Based upon the foregoing, and subject to the assumptions, exceptions, qualifications and limitations set forth herein, we are of the opinion that the Rollover Shares, when issued against payment therefor in accordance with the terms set forth in the 2022 Plan as set forth in the Registration Statement, will be validly issued, fully paid and non-assessable.

We render no opinion herein as to matters involving the laws of any jurisdiction other than the Delaware General Corporation Law (the “DGCL”). We are not admitted to practice in the State of Delaware; however, we are generally familiar with the DGCL as currently in effect and have made such inquiries as we consider necessary to render the opinions above. This opinion is limited to the effect of the current state of the DGCL and the facts as they currently exist.
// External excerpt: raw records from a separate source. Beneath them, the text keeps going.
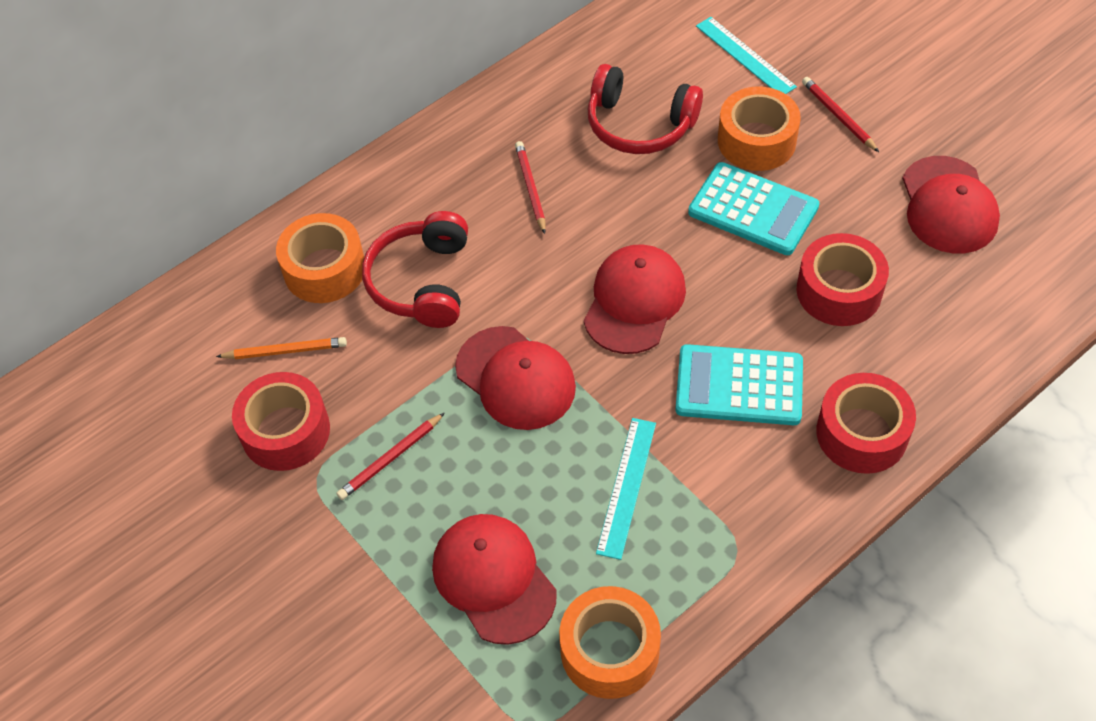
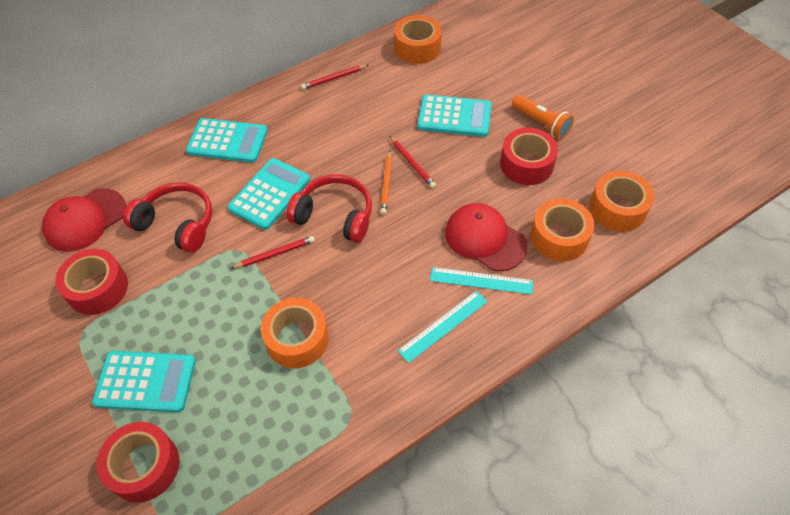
orange flashlight: 0 -> 1
orange tape: 3 -> 4
red cap: 4 -> 2
turquoise calculator: 2 -> 4

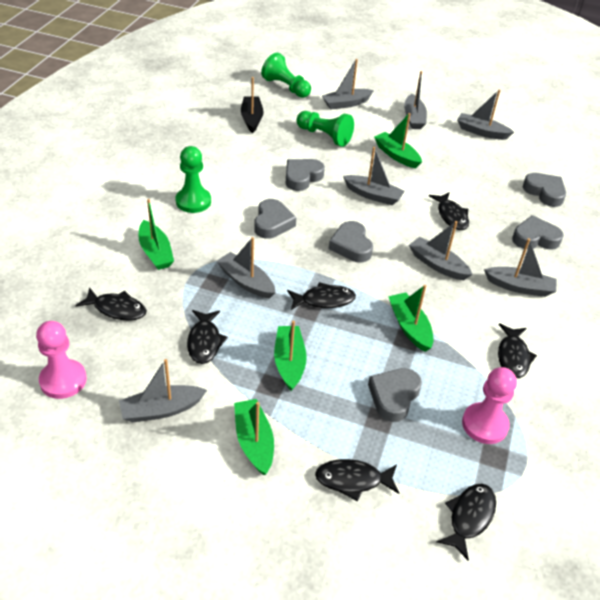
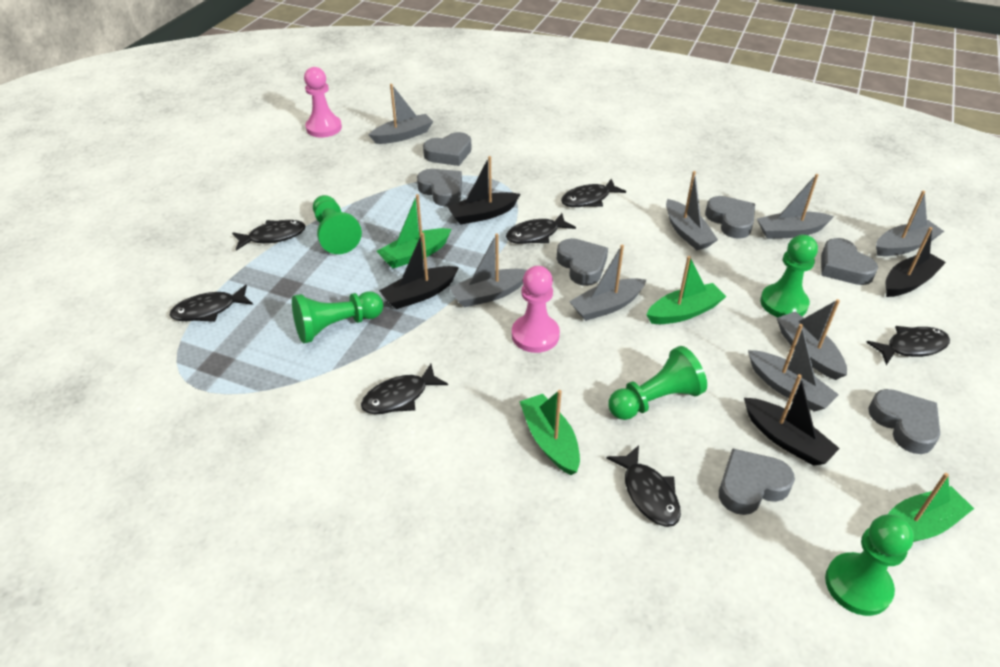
black boat: 1 -> 4
green boat: 5 -> 4
green pawn: 3 -> 5
grey heart: 6 -> 7

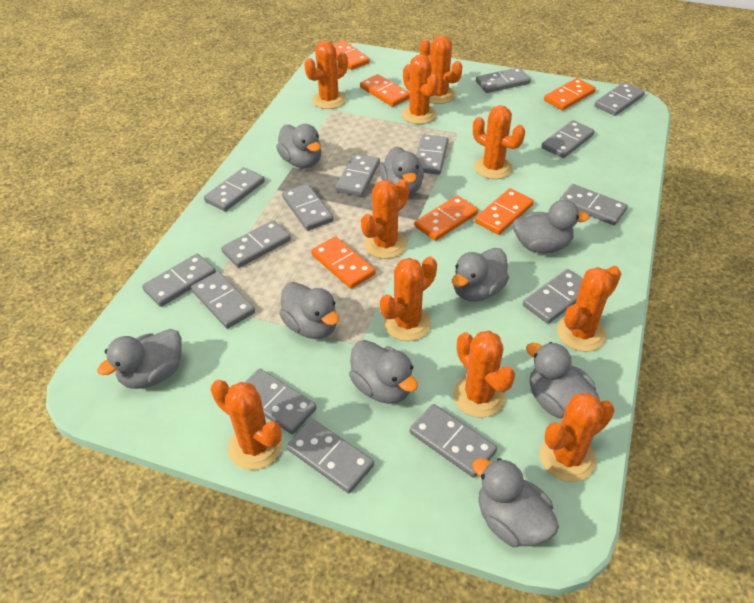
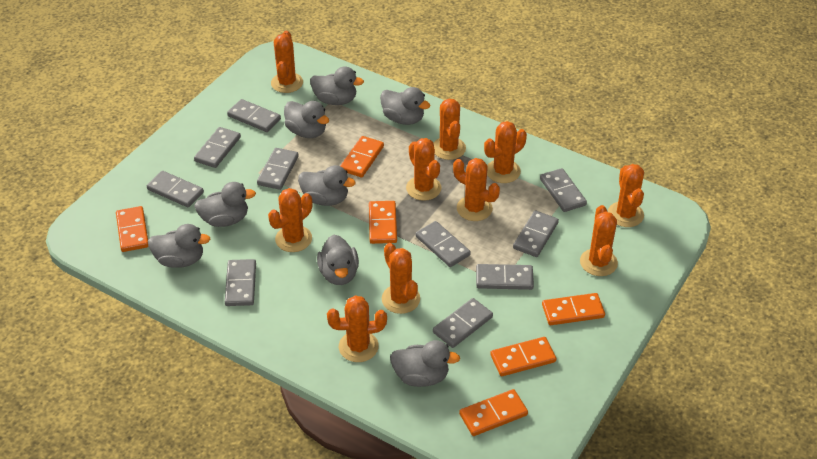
grey domino: 15 -> 10
grey duck: 9 -> 8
We assume no obligation to revise or supplement this opinion in the event of future changes in such law or the interpretations thereof or such facts.

We consent to the filing of this opinion as an exhibit to the Registration Statement, and we further consent to the use of our name under the caption “Legal Matters” in the Registration Statement and the prospectus that forms a part thereof. In giving these consents, we do not thereby admit that we are within the category of persons whose consent is required under Section 7 of the Securities Act or the Rules and Regulations of the Commission.